**Given problem**
Reproduce every one of the rows below with each "pose" swapped for "camera", changing nothing else. Omit the pictures from your output.

─── Records to use ───

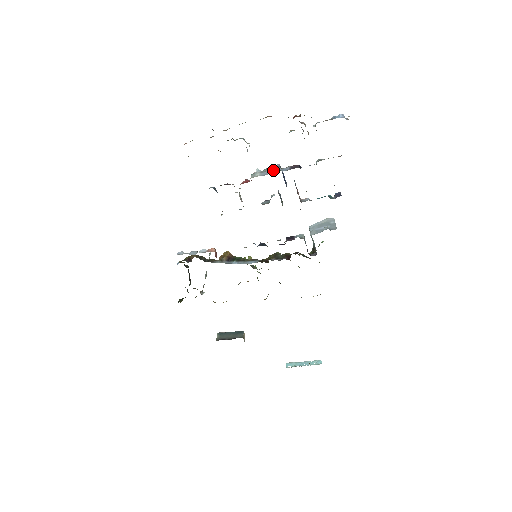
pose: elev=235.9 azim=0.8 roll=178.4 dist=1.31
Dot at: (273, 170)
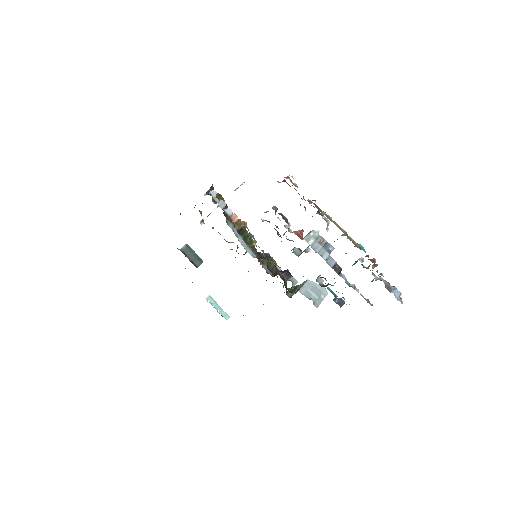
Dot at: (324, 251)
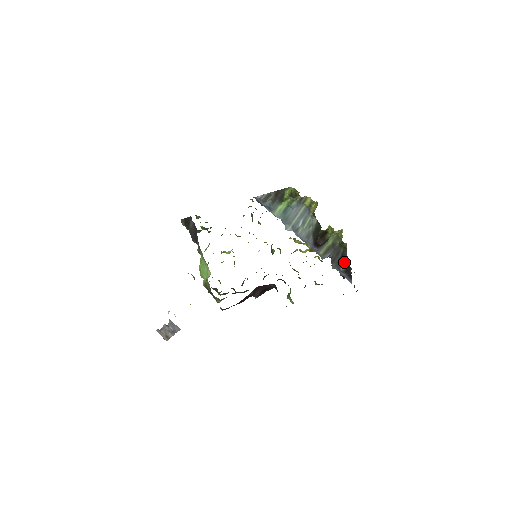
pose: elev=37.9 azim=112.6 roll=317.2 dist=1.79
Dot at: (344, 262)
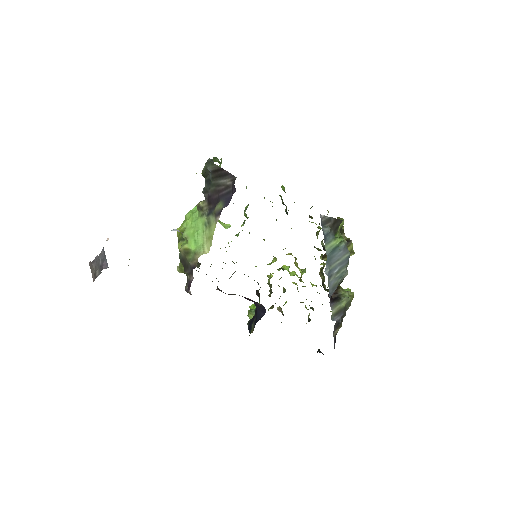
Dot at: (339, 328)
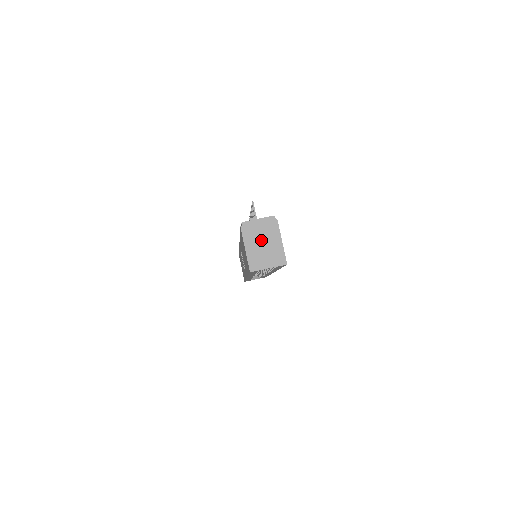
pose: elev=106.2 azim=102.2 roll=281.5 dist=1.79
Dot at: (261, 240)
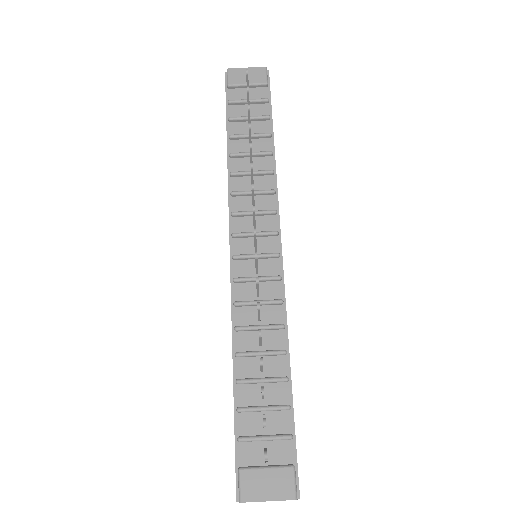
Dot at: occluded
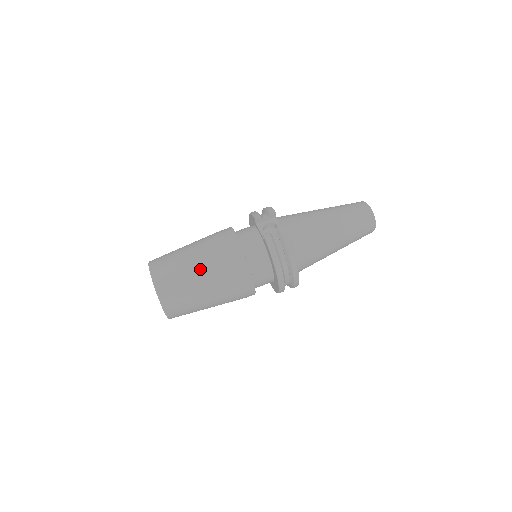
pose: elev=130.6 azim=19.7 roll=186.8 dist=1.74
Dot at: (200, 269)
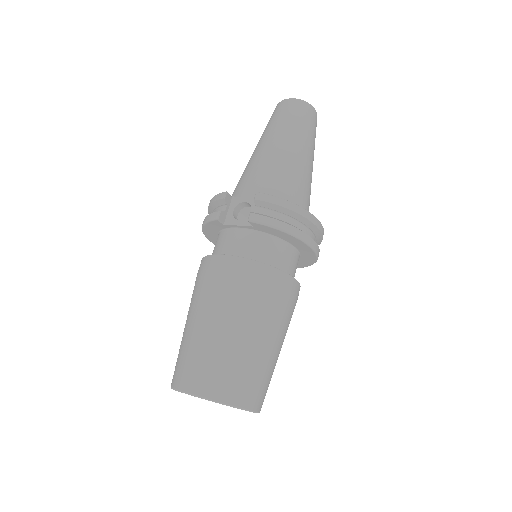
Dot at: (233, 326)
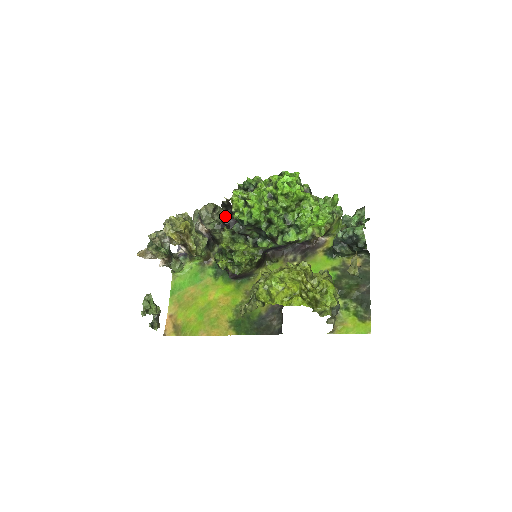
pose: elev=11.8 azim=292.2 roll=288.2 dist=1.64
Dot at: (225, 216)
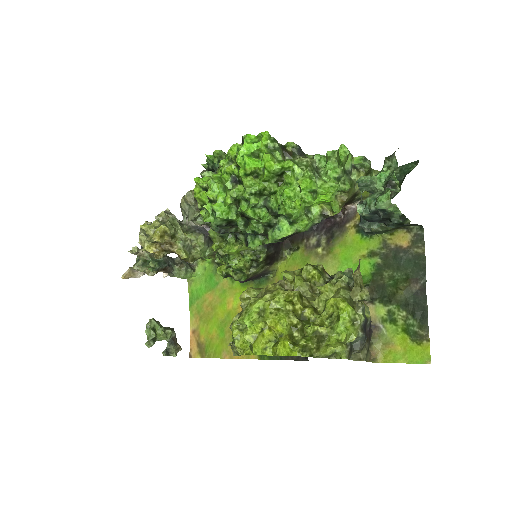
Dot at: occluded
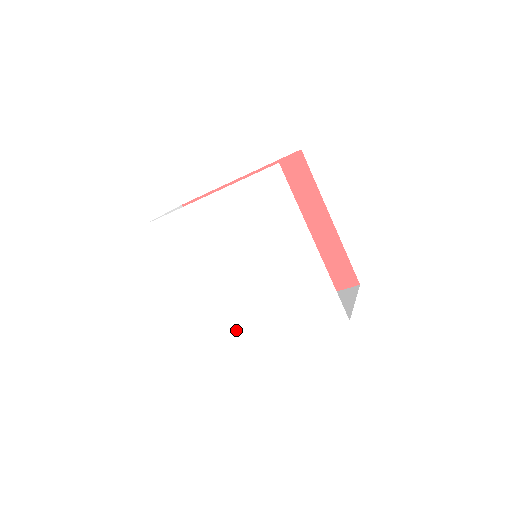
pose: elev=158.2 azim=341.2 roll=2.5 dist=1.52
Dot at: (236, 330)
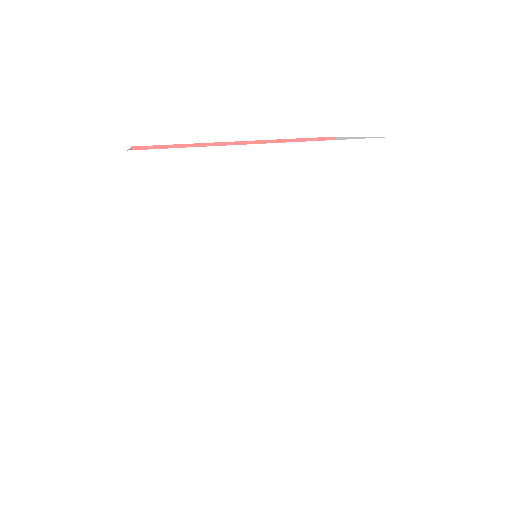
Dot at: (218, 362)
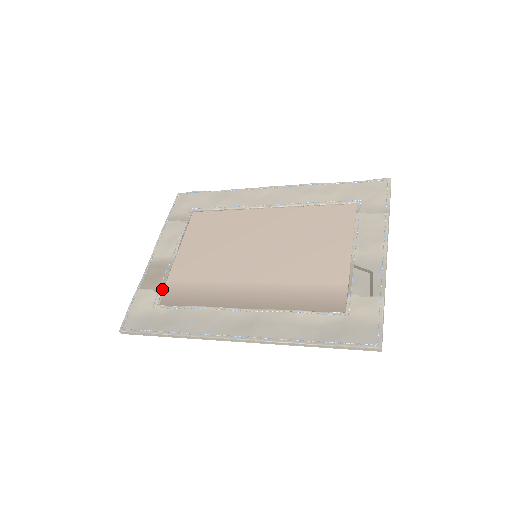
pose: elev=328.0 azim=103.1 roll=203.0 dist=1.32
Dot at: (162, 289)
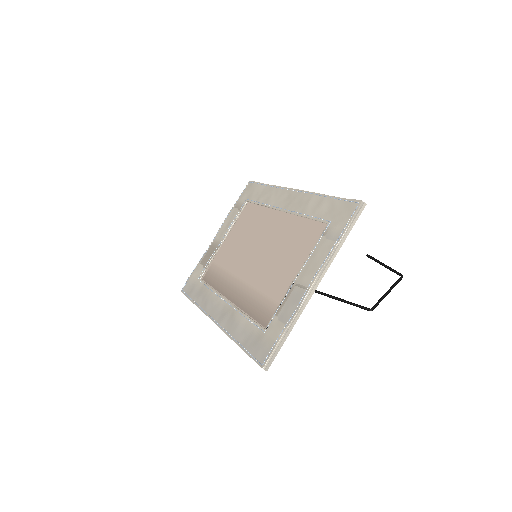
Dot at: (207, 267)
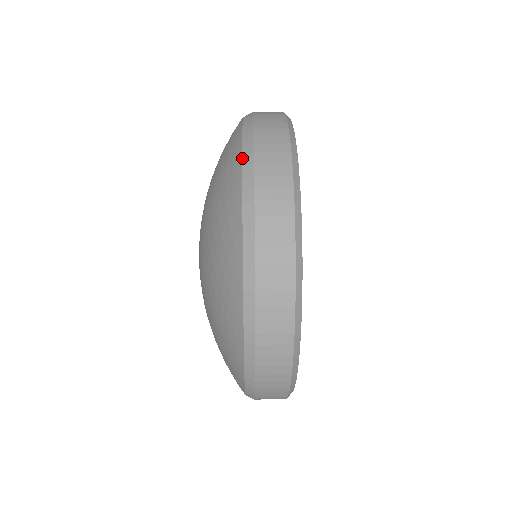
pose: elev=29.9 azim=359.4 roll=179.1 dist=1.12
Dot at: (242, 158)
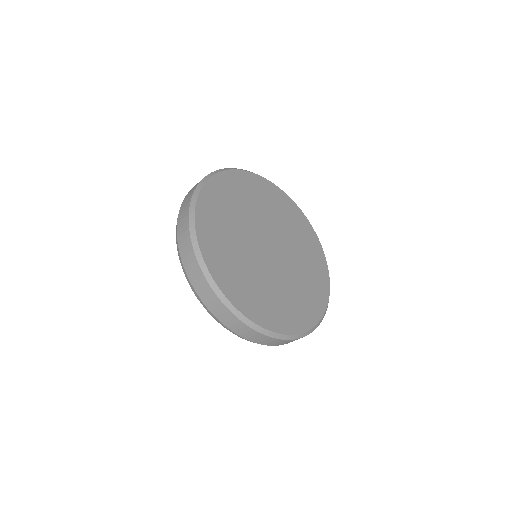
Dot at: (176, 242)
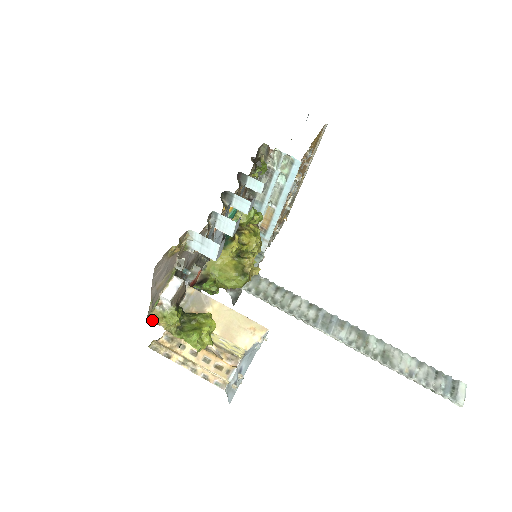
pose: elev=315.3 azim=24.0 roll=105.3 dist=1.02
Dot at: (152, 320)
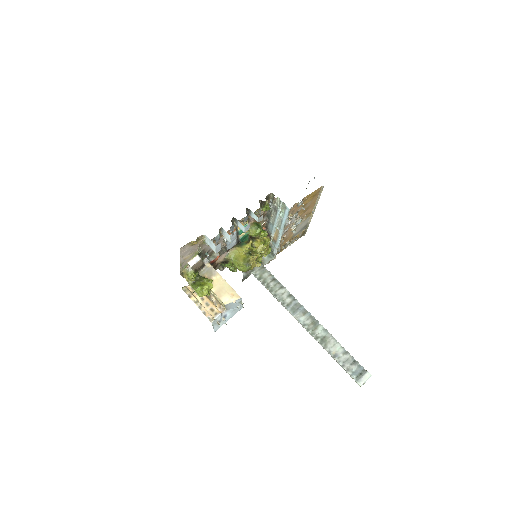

───

**Reply**
camera: elev=235.9 azim=0.8 roll=178.4 dist=1.31
Dot at: (273, 170)
Dot at: (324, 251)
camera: elev=37.9 azim=112.6 roll=317.2 dist=1.79
Dot at: (344, 262)
Dot at: (339, 328)
camera: elev=106.2 azim=102.2 roll=281.5 dist=1.79
Dot at: (261, 240)
Dot at: occluded
camera: elev=130.6 azim=19.7 roll=186.8 dist=1.74
Dot at: (200, 269)
Dot at: (233, 326)
camera: elev=11.8 azim=292.2 roll=288.2 dist=1.64
Dot at: (225, 216)
Dot at: occluded
camera: elev=158.2 azim=341.2 roll=2.5 dist=1.52
Dot at: (236, 330)
Dot at: (218, 362)
camera: elev=328.0 azim=103.1 roll=203.0 dist=1.32
Dot at: (162, 289)
Dot at: (207, 267)
camera: elev=29.9 azim=359.4 roll=179.1 dist=1.12
Dot at: (242, 158)
Dot at: (176, 242)
camera: elev=315.3 azim=24.0 roll=105.3 dist=1.02
Dot at: (152, 320)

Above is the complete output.